UNITED NATIONS, (Reuters) – Palestinian President Mahmoud Abbas asked the United Nations today to recognize a state for his people, but Israeli Prime Minister Benjamin Netanyahu said only direct negotiations could deliver peace.
Abbas handed U.N. Secretary-General Ban Ki-moon a letter requesting full U.N. membership, which the Security Council will consider on Monday. The United States has vowed to use its veto if it comes to a vote.
“I do not believe that anyone with a shred of conscience can reject our application for a full membership in the United Nations and our admission as an independent state,” Abbas told the U.N. General Assembly, which gave him a standing ovation.
Trying to head off a clash in the Security Council, a quartet of Middle East mediators urged a return to peace talks within four weeks, “substantial progress” within six months and an agreement to be struck within a year.
The Quartet — the United States, Russia, the European Union and the United Nations — asked Israel and the Palestinians to submit proposals on territory and security within three months.
Previous proposed timetables for negotiations, such as a one-year deadline set by former U.S. President George W. Bush in 2007 and one by Obama a year ago, have run into the sand.
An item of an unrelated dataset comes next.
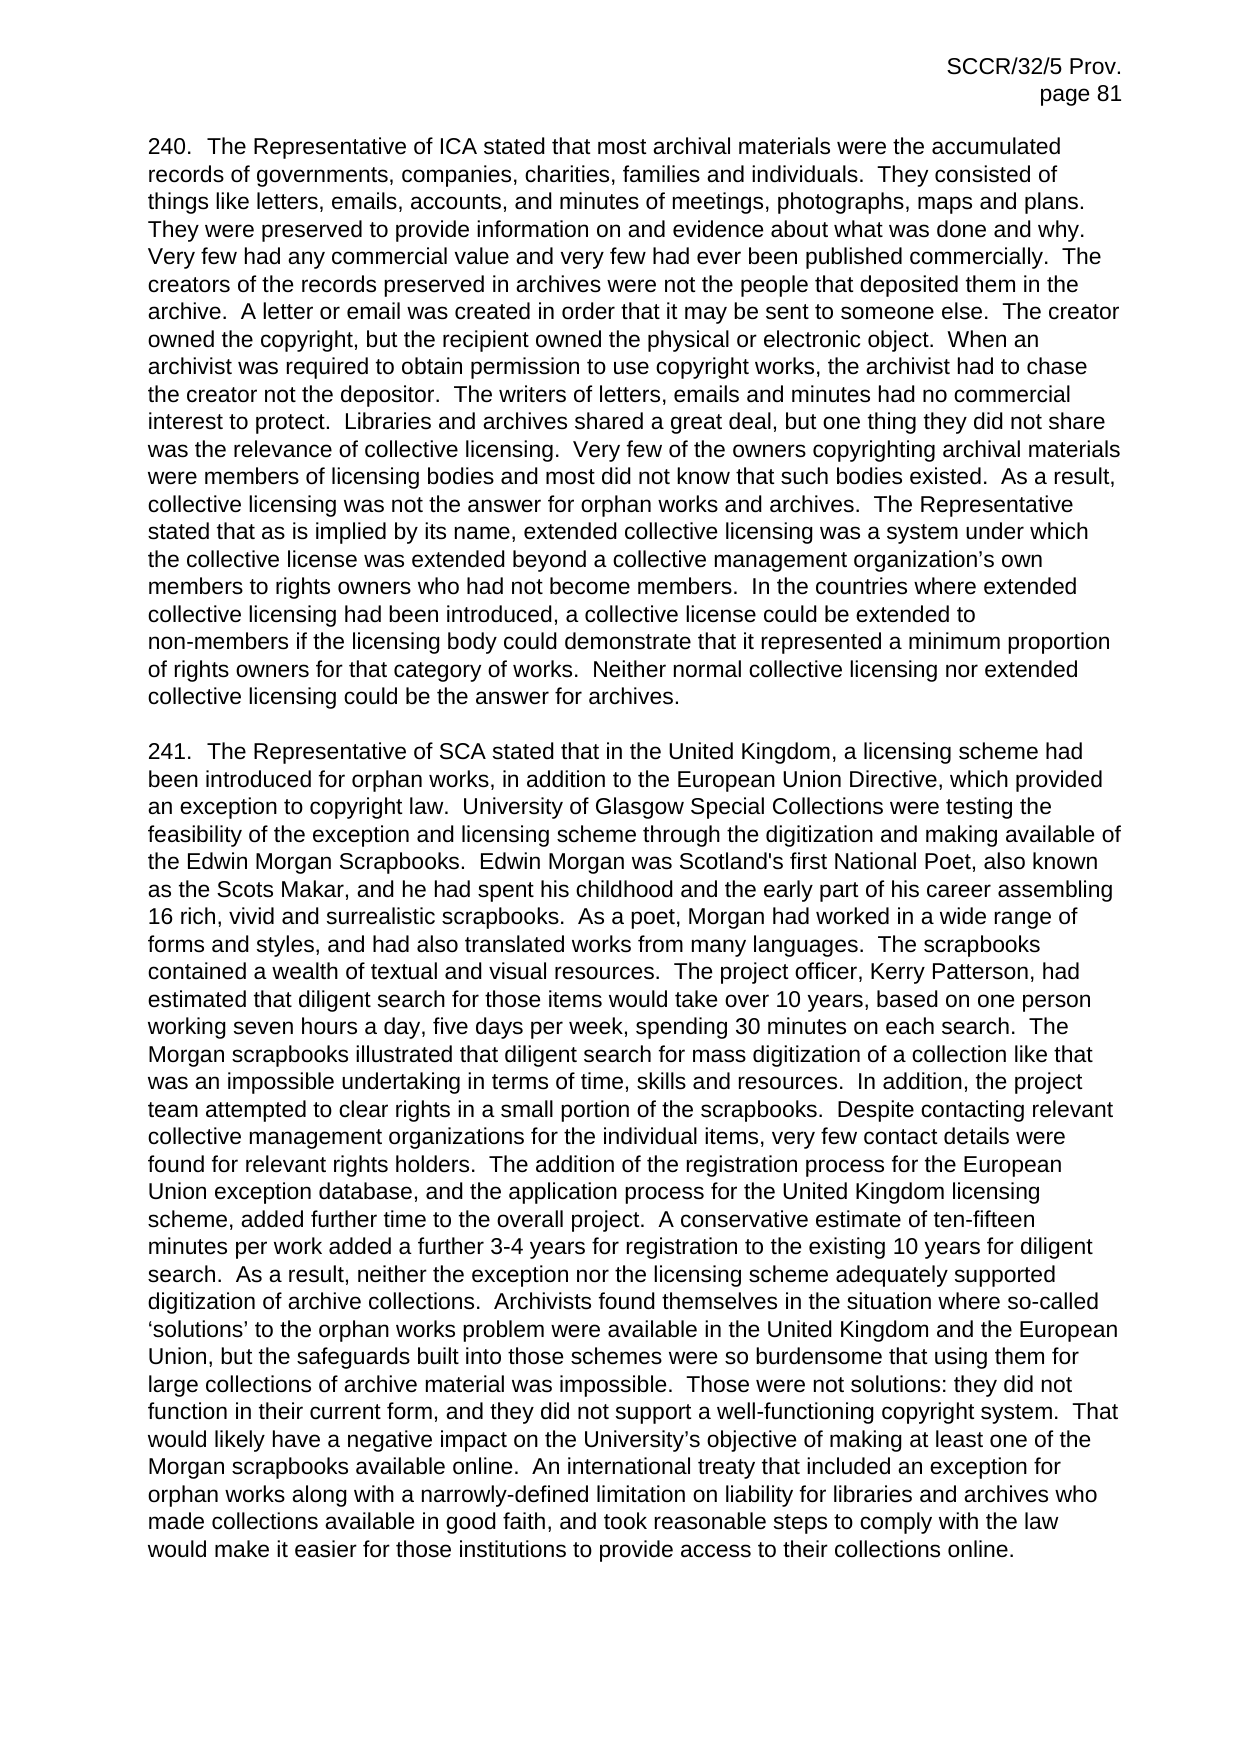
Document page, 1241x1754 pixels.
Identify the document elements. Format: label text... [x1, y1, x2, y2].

list The Representative of SCA stated that in the United Kingdom, a licensing scheme had been introduced for orphan works, in addition to the European Union Directive, which provided an exception to copyright law. University of Glasgow Special Collections were testing the feasibility of the exception and licensing scheme through the digitization and making available of the Edwin Morgan Scrapbooks. Edwin Morgan was Scotland's first National Poet, also known as the Scots Makar, and he had spent his childhood and the early part of his career assembling 16 rich, vivid and surrealistic scrapbooks. As a poet, Morgan had worked in a wide range of forms and styles, and had also translated works from many languages. The scrapbooks contained a wealth of textual and visual resources. The project officer, Kerry Patterson, had estimated that diligent search for those items would take over 10 years, based on one person working seven hours a day, five days per week, spending 30 minutes on each search. The Morgan scrapbooks illustrated that diligent search for mass digitization of a collection like that was an impossible undertaking in terms of time, skills and resources. In addition, the project team attempted to clear rights in a small portion of the scrapbooks. Despite contacting relevant collective management organizations for the individual items, very few contact details were found for relevant rights holders. The addition of the registration process for the European Union exception database, and the application process for the United Kingdom licensing scheme, added further time to the overall project. A conservative estimate of ten-fifteen minutes per work added a further 3-4 years for registration to the existing 10 years for diligent search. As a result, neither the exception nor the licensing scheme adequately supported digitization of archive collections. Archivists found themselves in the situation where so-called ‘solutions’ to the orphan works problem were available in the United Kingdom and the European Union, but the safeguards built into those schemes were so burdensome that using them for large collections of archive material was impossible. Those were not solutions: they did not function in their current form, and they did not support a well-functioning copyright system. That would likely have a negative impact on the University’s objective of making at least one of the Morgan scrapbooks available online. An international treaty that included an exception for orphan works along with a narrowly-defined limitation on liability for libraries and archives who made collections available in good faith, and took reasonable steps to comply with the law would make it easier for those institutions to provide access to their collections online. [148, 737, 1122, 1562]
list The Representative of ICA stated that most archival materials were the accumulated records of governments, companies, charities, families and individuals. They consisted of things like letters, emails, accounts, and minutes of meetings, photographs, maps and plans. They were preserved to provide information on and evidence about what was done and why. Very few had any commercial value and very few had ever been published commercially. The creators of the records preserved in archives were not the people that deposited them in the archive. A letter or email was created in order that it may be sent to someone else. The creator owned the copyright, but the recipient owned the physical or electronic object. When an archivist was required to obtain permission to use copyright works, the archivist had to chase the creator not the depositor. The writers of letters, emails and minutes had no commercial interest to protect. Libraries and archives shared a great deal, but one thing they did not share was the relevance of collective licensing. Very few of the owners copyrighting archival materials were members of licensing bodies and most did not know that such bodies existed. As a result, collective licensing was not the answer for orphan works and archives. The Representative stated that as is implied by its name, extended collective licensing was a system under which the collective license was extended beyond a collective management organization’s own members to rights owners who had not become members. In the countries where extended collective licensing had been introduced, a collective license could be extended to non-members if the licensing body could demonstrate that it represented a minimum proportion of rights owners for that category of works. Neither normal collective licensing nor extended collective licensing could be the answer for archives. [148, 132, 1122, 710]
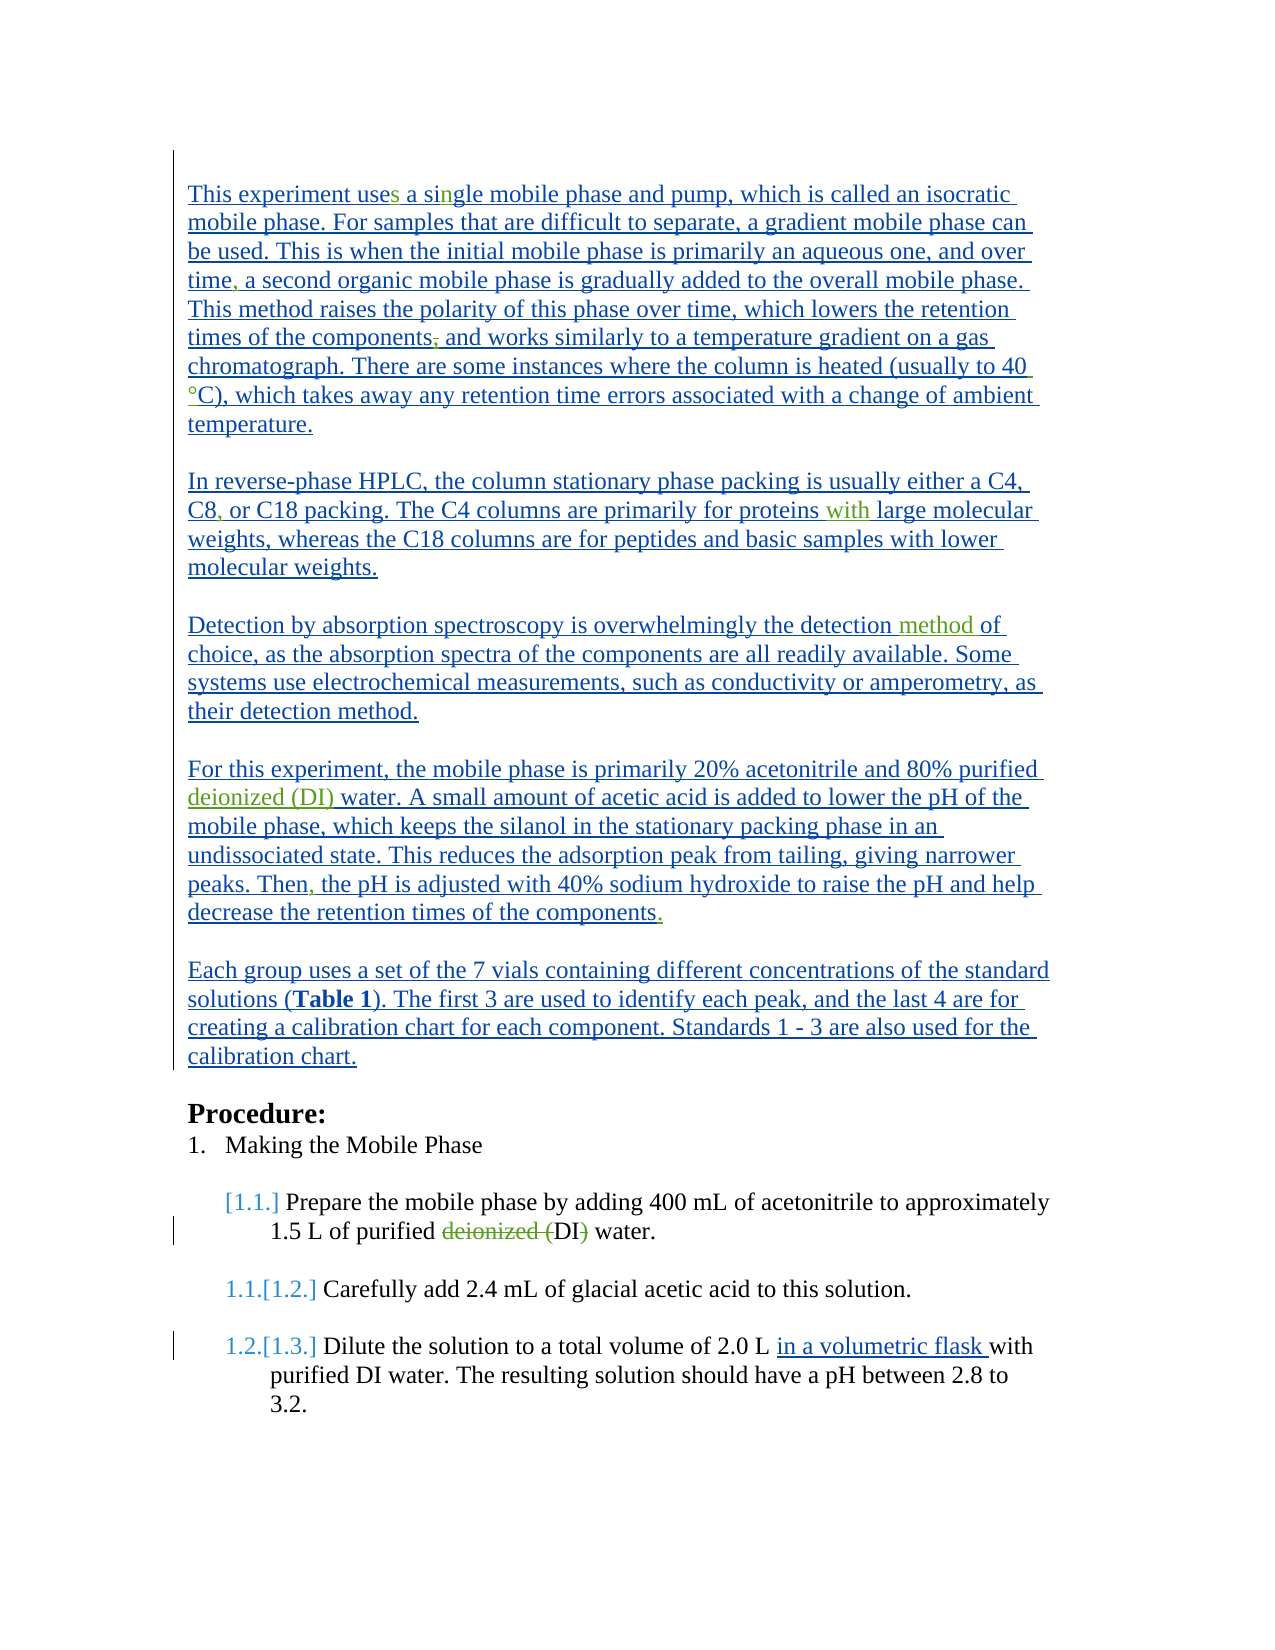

Abbas’ statehood ploy exposes waning U.S. influence in a region shaken by Arab revolts and shifting alliances that have pushed Israel, still militarily strong, deeper into isolation.
In their speeches, Abbas and Netanyahu both said they extended their hands to the other party, but each blamed their opponents for the failure of past peace efforts.
“We cannot achieve peace through U.N. resolutions,” Netanyahu said, demanding that the Palestinians recognize Israel as the Jewish state, something they reject because they say that would prejudice the rights of Palestinian refugees.
Netanyahu offered to meet Abbas immediately in New York, minutes after Abbas said settlement activity must cease first.
LOSS OF FAITH
Abbas’ statehood request reflects a loss of faith after 20 years of failed peace talks sponsored by the United States, Israel’s main ally, and alarm at relentless Israeli settlement expansion eating into occupied land Palestinians want for a state.
“This (settlement) policy will destroy the chances of achieving a two-state solution and … threatens to undermine the structure of the Palestinian National Authority and even end its existence,” Abbas declared.
It was the first time he has spoken so starkly of the PA’s possible demise, highlighting the predicament faced by a body set up as a state-in-waiting but now seen by its critics as little more than a big municipality, managing the civilian affairs of the main Palestinian cities under Israeli occupation.
Dissolution of the PA would throw responsibility for ruling all of the West Bank back to Israel as the occupying power.
Israeli and U.S. politicians have threatened financial reprisals that could cripple the PA, the source of 150,000 jobs.
Israeli delegates stayed in the hall during Abbas’ speech, which was punctuated by applause, especially when he recalled his predecessor Yasser Arafat’s 1974 admonition to the United Nations: “Do not let the olive branch fall from my hand.”